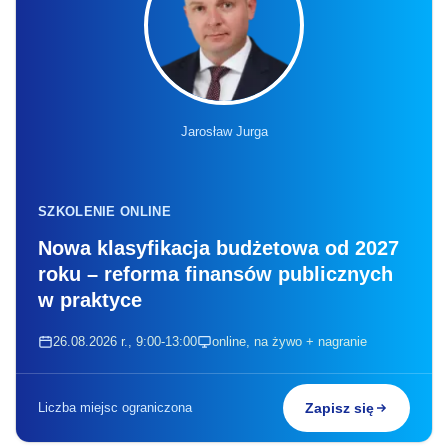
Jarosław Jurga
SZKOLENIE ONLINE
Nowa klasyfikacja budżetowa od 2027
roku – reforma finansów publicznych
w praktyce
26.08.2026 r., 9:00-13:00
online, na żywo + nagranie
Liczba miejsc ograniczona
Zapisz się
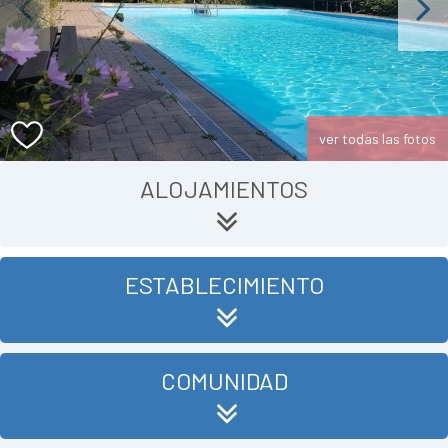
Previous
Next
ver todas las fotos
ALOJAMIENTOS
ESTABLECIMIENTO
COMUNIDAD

* **Task prompt**
Exactly the lines from the one that contains "26.08.2026 r., 9:00-13:00" through the last line of the records should be set down, and the pictures should be dropped.

* **Task result**
26.08.2026 r., 9:00-13:00
online, na żywo + nagranie
Liczba miejsc ograniczona
Zapisz się
Previous
Next
ver todas las fotos
ALOJAMIENTOS
ESTABLECIMIENTO
COMUNIDAD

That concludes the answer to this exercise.